To integrate a new dataset into the baseline, follow the structure of the `team` class. Additional fields can be added, like its derived classes. Ideally, only the `read_data()` function should be overriden.



In [None]:
import json
from cmn.member import Member
from cmn.team import Team

class Review(Team):
    def _init_(self, id, title, year, fos, reviewers):
        super().__init__(id, reviewers, fos, year)
        self.title = title

    @staticmethod
    def read_data(datapath, output, index, filter, settings):
        try:
            return super(Review, Review).load_data(output, index)
        except (FileNotFoundError, EOFError) as e:
            print(f"Pickles not found! Reading raw data from {datapath} (progress in bytes) ...")
            teams = {}; candidates = {}

            with open(datapath, "r", encoding='utf-8') as jf:
                for line in jf:
                    try:
                        if not line: break
                        jsonline = json.loads(line.lower().lstrip(","))
                        id = jsonline['id']
                        title = jsonline['title']
                        year = jsonline['year']

                        # a team must have skills and members
                        try: fos = jsonline['fos']
                        except: continue
                        try: reviewers = jsonline['reviewers']
                        except: continue

                        members = []
                        for reviewer in reviewers:
                            member_id = reviewer['id']
                            member_name = reviewer['name'].replace(" ", "_")
                            if (idname := f'{member_id}_{member_name}') not in candidates:
                                candidates[idname] = Member(member_id, member_name)
                                candidates[idname].skills.update(set(reviewer['expertise']))
                            members.append(candidates[idname])

                        team = Review(id, title, year, fos, members)
                        teams[team.id] = team
                    except json.JSONDecodeError as e:  # ideally should happen only for the last line ']'
                        print(f'JSONDecodeError: There has been error in loading json line `{line}`!\n{e}')
                        continue
                    except Exception as e:
                        raise e
            return super(Review, Review).read_data(teams, output, filter, settings)
        except Exception as e: raise e

## Extensiong to New Models
![Class Diagram of the Model baseline.](https://github.com/fani-lab/OpeNTF/blob/main/ipynb/new-class-diagram.png?raw=1)

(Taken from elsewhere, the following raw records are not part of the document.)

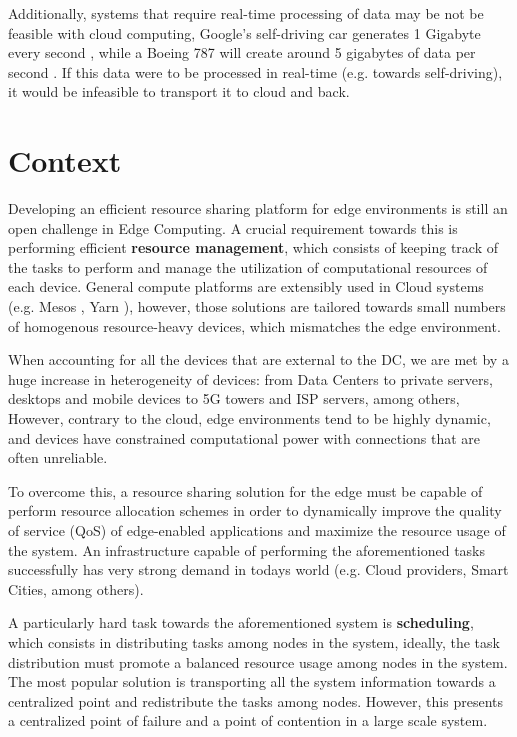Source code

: Additionally, systems that require real-time processing of data may be not be feasible with cloud computing, Google's self-driving car generates 1 Gigabyte every second \cite{datafloq}, while a Boeing 787 will create around 5 gigabytes of data per second \cite{finnegan_2013}. If this data were to be processed in real-time (e.g. towards self-driving), it would be infeasible to transport it to cloud and back. 

\section{Context}

Developing an efficient resource sharing platform for edge environments is still an open challenge in Edge Computing. A crucial requirement towards this is performing efficient \textbf{resource management}, which consists of keeping track of the tasks to perform and manage the utilization of computational resources of each device. General compute platforms are extensibly used in Cloud systems (e.g. Mesos \cite{hindman2011mesos}, Yarn \cite{Vavilapalli2013ApacheHY}), however, those solutions are tailored towards small numbers of homogenous resource-heavy devices, which mismatches the edge environment.

When accounting for all the devices that are external to the DC, we are met by a huge increase in heterogeneity of devices: from Data Centers to private servers, desktops and mobile devices to 5G towers and ISP servers, among others,
However, contrary to the cloud, edge environments tend to be highly dynamic, and devices have constrained computational power with connections that are often unreliable. 

To overcome this, a resource sharing solution for the edge must be capable of perform resource allocation schemes in order to dynamically improve the quality of service (QoS) of edge-enabled applications and maximize the resource usage of the system. An infrastructure capable of performing the aforementioned tasks successfully has very strong demand in todays world (e.g. Cloud providers, Smart Cities, among others). 

A particularly hard task towards the aforementioned system is \textbf{scheduling}, which consists in distributing tasks among nodes in the system, ideally, the task distribution must promote a balanced resource usage among nodes in the system. The most popular solution is transporting all the system information towards a centralized point and redistribute the tasks among nodes. However, this presents a centralized point of failure and a point of contention in a large scale system.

To integrate a new model into the baseline, follow the `Ntf` class. Ideally, only the `learn()` method should be overriden, with `eval()` remaining the same for fair comparison.

In [None]:
import numpy as np
import keras
import pandas as pd

from mdl.ntf import Ntf
from mdl.cds import TFDataset
from cmn.team import Team
from cmn.tools import merge_teams_by_skills
from mdl.cds import SuperlossDataset
from mdl.superloss import SuperLoss

class Random(Ntf):
    def __init__(self):
        super(Random, self).__init__()

    def init(self):
        self.model = keras.Sequential()

    def learn(self, splits, indexes, vecs, params, prev_model, output):
        input_size = vecs['skill'].shape[1]
        output_size = len(indexes['i2c'])

        for foldidx in splits['folds'].keys():
            self.init(input_size=input_size, output_size=output_size)
            if prev_model: keras.saving.load_model((prev_model[foldidx]))

            keras.saving.save_model(self.model, f"{output}/state_dict_model.f{foldidx}.pt")